Covering educational issues as a reporter was a heeby-jeeby experience for Ripley, replete with opinionated adults and wild variations between schools and even classrooms, so she fled the U.S. and began to study other school systems around the world. She decided to focus on South Korea, an educational powerhouse for years, Finland, which dumbfounded the world and itself with the meteoric rise in its test scores, and Poland, in the midst of an educational turnaround of its own. But she didn't just want to talk to the adults in these systems who has their own opinions. Instead, she turned to the real experts--the students themselves. Specifically, she focused on three American exchange students visiting these countries for a year in order to get their in-the-trenches view of what the school systems in their host countries are doing as opposed to their home schools.
What she found might be surprising to some but probably shouldn't be. First off, throwing money at schools doesn't work. The schools in countries other than the US are downright shabby in comparison, located in aged, utilitarian buildings completely void of the educational gadgets so common in American classrooms. Yet the students these schools produce make American students look like they suffer brain damage in comparison.
In addition, Ripley takes a direct shot at sports in school and the fact that it is of such grave importance in American schools and mostly absent from foreign schools.
Another importance difference between American schools and other schools around the world is the teachers. In Finland, for example, the country quickly injected both rigor and quality into its schools by closing most of the educational colleges that churned out a surplus of teachers, thus narrowing the supply chain, and increased the qualifications a person would have to meet in order to be accepted into a teacher training program. In other countries as well, the teaching profession is seen exactly as that--a profession of professionals, and thus, something to be viewed with respect.
All of these steps point to something sorely lacking in the US--a respect for education. In so many ways, young people get the message that education is not something they should take seriously, that it is not something worthy of respect. As a person who spent nine years working in the public school system, I saw this particular problem every day. But it was something all too apparent when I myself was a student back in the nineties.
One of the more interesting aspects of the book to me is the argument that the reason American students do so poorly on international tests is because of the counterproductive narrative of intelligence so often cited in the United States. The oft-repeated idea is that academic achievement is a direct result of a person's intelligence level, that academic ability is something innate and cannot be changed. You either got it or you don't.
In high-performing countries, on the other hand, the cultural message is that academic performance is directly related to hard work. This is especially true in Asian countries, such as South Korea, where education occupies kids' every waking moment.
As an American raising a child in the US, I've already begun to see this narrative of "the smart kid" playing out with my own daughter. And she's only three years old. Repeatedly I hear adults praise her for her accomplishments by telling her she's smart.
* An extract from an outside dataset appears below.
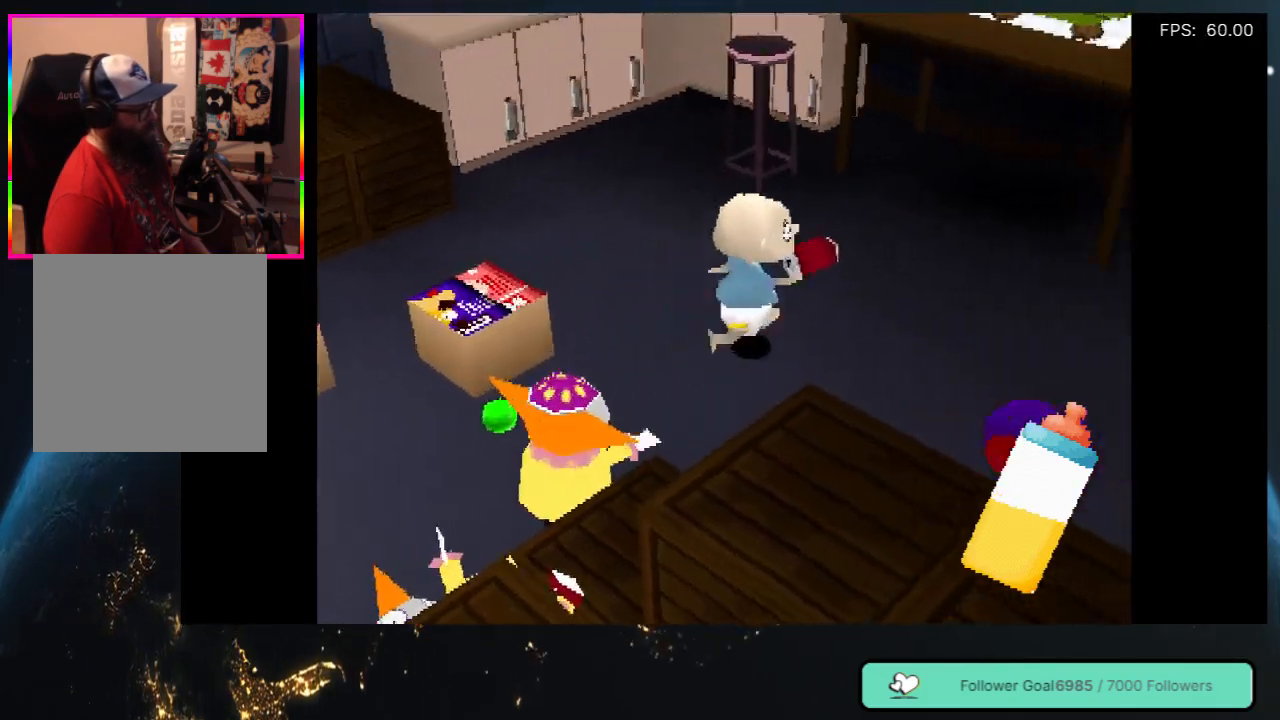
{"buttons": [], "left_stick": "center", "right_stick": "center", "events": [[50, "DPAD_RIGHT", "up"], [267, "DPAD_UP", "up"]]}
I grit my teeth and turn the compliment around by telling her she's hardworking or a "big girl" instead. So for me, the idea that this narrative permeates our culture is quite (and disturbingly) apparent to me, and I want to fight it as best I can. Adults don't realize the damage they are doing despite their good intentions.
I strongly recommend this book to anyone interested in education and especially to parents with kids in school. And to my colleagues in Oklahoma, I recommend this as an outsider's view of what does and (mostly) doesn't work in the Oklahoma education system.